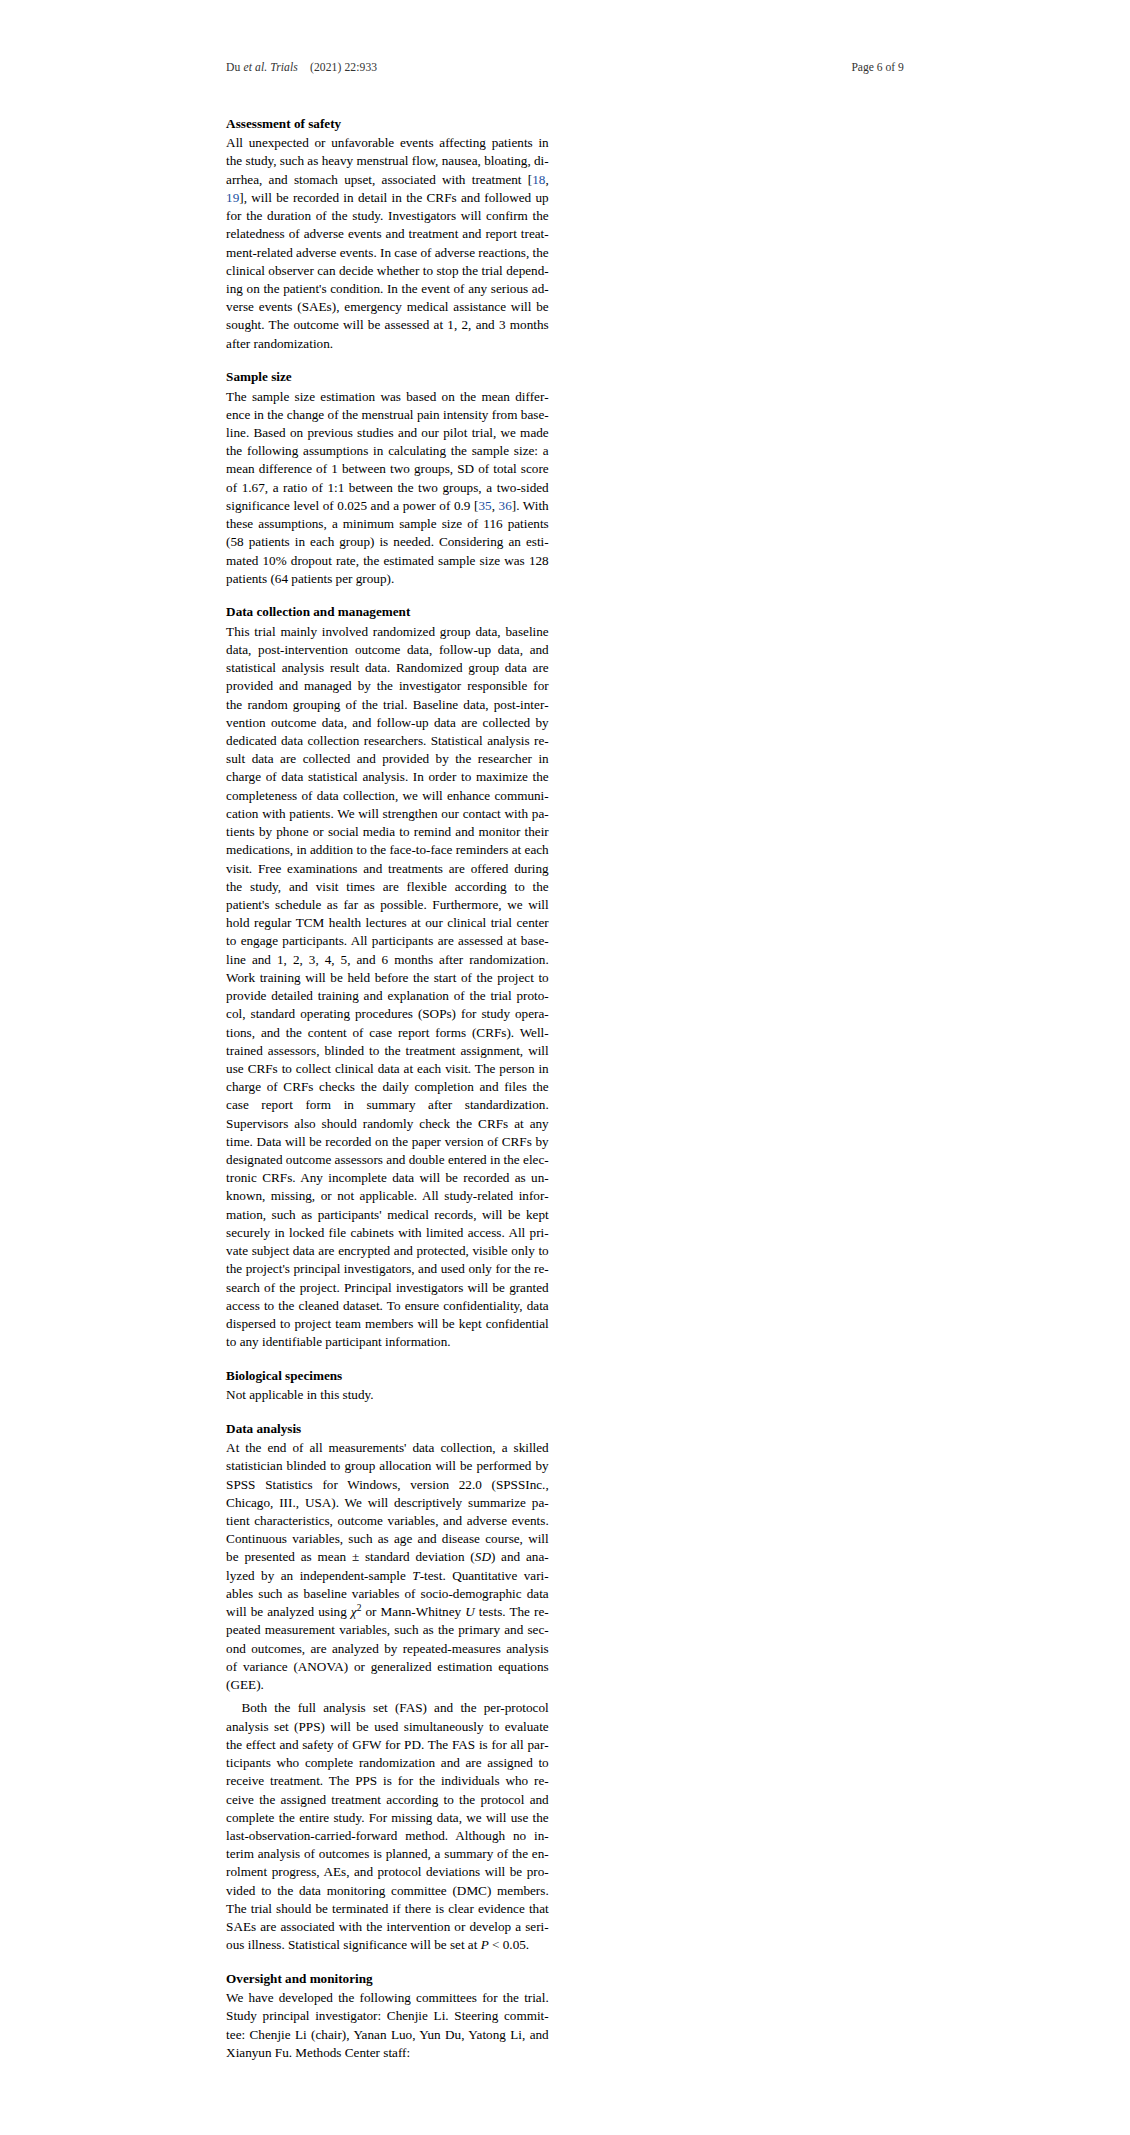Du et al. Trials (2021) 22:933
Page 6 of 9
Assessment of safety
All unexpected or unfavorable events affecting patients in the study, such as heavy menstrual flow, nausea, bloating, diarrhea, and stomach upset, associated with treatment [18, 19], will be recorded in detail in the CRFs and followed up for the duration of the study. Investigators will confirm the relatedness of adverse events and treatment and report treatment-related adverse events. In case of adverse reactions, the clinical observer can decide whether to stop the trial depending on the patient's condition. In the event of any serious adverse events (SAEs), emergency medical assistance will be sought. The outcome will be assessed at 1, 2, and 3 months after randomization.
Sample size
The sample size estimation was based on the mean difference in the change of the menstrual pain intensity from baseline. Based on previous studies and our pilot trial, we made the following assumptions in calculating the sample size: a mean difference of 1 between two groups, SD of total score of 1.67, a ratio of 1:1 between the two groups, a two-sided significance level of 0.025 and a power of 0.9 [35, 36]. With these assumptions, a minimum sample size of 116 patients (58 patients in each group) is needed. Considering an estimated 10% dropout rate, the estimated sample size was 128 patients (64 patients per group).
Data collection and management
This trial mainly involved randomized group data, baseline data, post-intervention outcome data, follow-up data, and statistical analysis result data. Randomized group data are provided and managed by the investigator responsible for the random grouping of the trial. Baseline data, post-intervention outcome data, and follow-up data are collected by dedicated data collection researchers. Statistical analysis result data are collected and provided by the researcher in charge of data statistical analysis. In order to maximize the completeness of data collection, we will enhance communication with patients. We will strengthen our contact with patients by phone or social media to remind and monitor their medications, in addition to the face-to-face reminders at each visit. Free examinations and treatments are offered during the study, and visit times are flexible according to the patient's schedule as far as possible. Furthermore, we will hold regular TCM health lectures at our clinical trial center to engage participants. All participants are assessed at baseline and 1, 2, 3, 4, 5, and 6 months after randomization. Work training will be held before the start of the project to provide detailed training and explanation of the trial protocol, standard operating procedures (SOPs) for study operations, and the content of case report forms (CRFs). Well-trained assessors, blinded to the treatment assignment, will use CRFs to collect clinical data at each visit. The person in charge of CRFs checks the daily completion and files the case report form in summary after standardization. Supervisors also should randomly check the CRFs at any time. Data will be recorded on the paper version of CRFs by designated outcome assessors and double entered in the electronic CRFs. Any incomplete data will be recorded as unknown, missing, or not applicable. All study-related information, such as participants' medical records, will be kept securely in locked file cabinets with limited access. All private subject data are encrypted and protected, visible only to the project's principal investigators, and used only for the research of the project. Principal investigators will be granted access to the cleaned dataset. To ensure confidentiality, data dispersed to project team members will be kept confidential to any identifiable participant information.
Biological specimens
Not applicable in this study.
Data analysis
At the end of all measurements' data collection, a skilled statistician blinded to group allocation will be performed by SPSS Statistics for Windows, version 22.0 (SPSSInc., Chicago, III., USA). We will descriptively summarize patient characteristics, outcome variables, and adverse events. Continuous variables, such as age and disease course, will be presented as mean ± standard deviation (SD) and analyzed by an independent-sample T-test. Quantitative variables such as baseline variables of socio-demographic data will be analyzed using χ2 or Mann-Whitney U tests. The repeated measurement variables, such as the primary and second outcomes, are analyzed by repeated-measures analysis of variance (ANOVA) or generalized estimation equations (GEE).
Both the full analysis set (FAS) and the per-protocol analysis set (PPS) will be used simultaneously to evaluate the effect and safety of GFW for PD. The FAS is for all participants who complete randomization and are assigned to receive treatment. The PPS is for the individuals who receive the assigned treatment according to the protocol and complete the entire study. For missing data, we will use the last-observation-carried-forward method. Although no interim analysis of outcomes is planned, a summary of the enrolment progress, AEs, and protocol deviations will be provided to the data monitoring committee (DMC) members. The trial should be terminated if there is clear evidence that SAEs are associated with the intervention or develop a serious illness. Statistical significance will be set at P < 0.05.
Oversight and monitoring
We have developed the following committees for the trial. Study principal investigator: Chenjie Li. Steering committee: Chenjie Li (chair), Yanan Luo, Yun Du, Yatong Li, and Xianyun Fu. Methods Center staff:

• • • • •

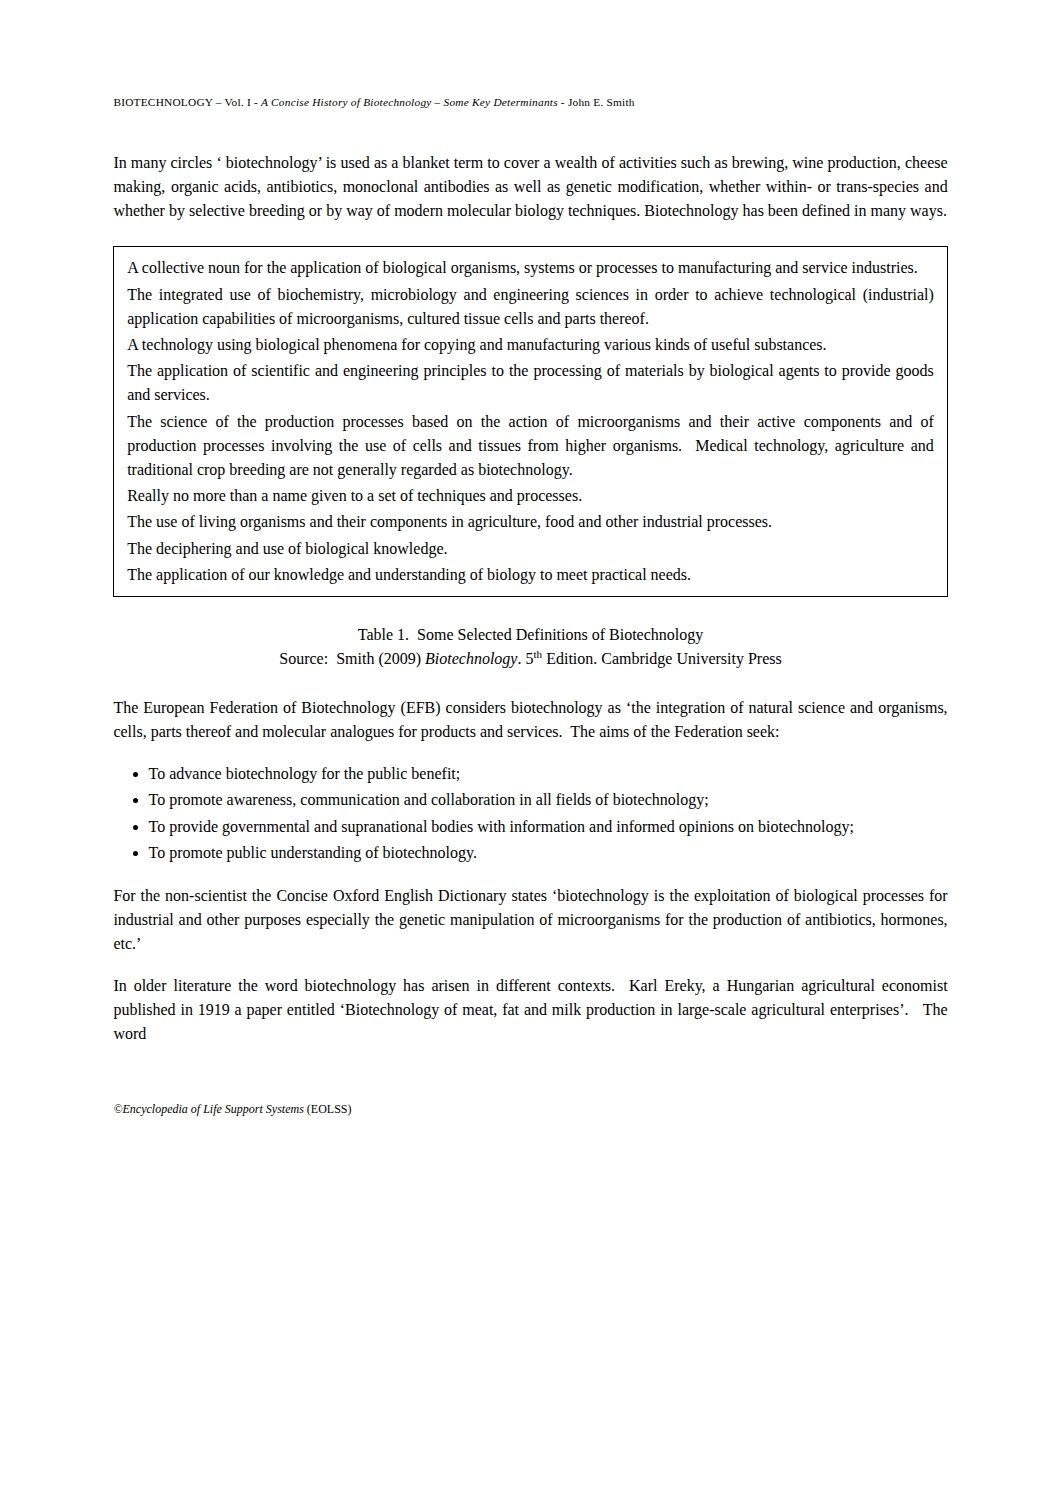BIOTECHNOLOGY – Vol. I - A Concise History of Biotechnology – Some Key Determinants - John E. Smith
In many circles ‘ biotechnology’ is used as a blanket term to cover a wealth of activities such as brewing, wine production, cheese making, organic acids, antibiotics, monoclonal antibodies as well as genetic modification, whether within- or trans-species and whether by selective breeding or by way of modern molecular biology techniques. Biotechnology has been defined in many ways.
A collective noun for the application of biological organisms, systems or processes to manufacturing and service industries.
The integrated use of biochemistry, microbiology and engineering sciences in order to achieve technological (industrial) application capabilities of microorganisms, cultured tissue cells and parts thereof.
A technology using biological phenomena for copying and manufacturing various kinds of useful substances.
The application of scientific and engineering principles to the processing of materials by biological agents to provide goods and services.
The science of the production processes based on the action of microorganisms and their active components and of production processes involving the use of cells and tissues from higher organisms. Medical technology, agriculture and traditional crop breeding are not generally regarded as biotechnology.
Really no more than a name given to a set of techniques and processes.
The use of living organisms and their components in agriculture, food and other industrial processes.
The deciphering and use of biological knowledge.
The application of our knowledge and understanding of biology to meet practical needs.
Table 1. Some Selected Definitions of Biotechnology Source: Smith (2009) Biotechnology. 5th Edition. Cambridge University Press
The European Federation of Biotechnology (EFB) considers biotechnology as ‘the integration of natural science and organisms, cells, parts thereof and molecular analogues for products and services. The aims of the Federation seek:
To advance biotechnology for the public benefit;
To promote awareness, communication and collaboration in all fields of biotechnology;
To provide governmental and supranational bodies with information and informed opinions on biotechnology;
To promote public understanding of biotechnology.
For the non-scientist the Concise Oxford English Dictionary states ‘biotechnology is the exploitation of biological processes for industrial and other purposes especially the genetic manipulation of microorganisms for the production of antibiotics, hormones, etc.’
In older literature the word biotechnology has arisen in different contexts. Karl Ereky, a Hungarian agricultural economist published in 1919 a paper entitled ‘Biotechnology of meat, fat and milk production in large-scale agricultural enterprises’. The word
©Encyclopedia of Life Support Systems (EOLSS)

• • • • •

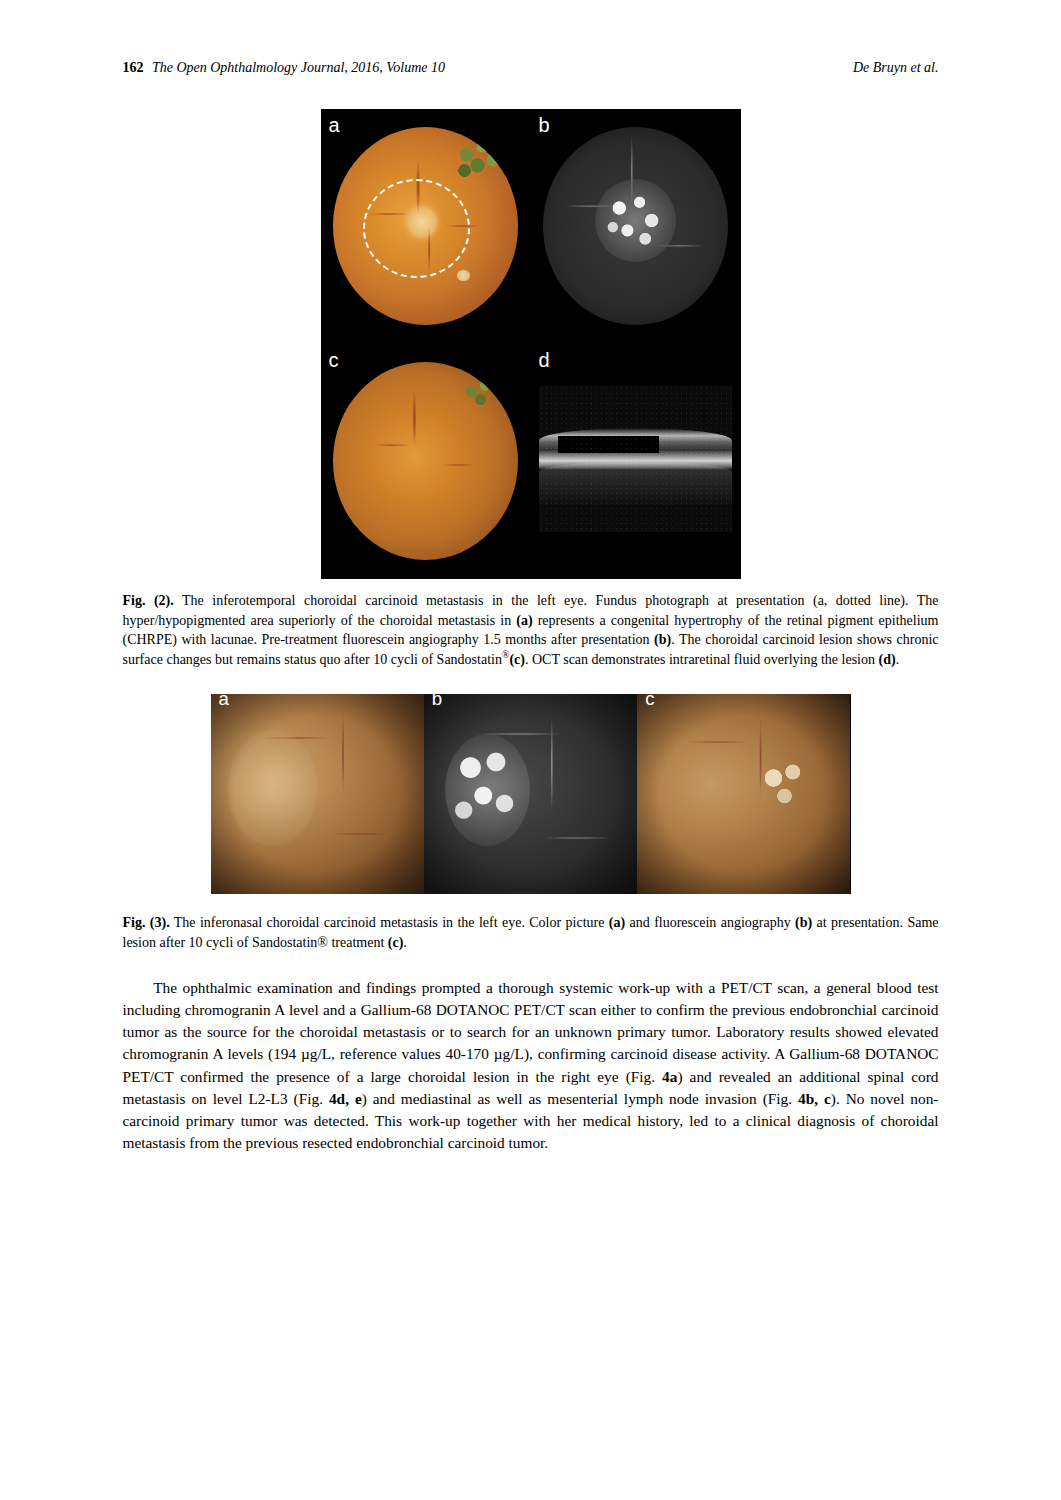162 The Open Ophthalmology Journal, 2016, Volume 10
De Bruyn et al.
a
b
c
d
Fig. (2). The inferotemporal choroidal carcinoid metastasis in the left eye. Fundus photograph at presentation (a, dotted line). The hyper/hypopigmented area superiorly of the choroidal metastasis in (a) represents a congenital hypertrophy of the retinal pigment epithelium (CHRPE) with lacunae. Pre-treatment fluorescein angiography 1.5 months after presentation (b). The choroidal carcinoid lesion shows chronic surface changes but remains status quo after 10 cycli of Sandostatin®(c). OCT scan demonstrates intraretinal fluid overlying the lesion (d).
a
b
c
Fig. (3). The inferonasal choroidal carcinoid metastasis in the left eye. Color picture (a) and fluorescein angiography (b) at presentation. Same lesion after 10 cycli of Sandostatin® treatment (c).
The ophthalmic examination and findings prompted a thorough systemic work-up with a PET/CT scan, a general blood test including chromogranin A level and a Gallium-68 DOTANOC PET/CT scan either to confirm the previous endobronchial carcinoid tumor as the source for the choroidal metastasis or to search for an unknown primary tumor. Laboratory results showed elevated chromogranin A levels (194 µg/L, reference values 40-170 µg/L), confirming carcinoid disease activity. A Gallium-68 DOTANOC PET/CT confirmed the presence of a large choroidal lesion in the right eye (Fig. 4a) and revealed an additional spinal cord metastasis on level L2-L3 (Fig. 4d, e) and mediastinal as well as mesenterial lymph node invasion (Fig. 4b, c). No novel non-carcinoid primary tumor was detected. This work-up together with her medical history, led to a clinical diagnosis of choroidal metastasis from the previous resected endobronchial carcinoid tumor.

• • • • •

• [GOAL OF THE EXERCISE] Report how many lines in the records above contain the word "cycli", giving only the number.

• [ANSWER SPACE] 2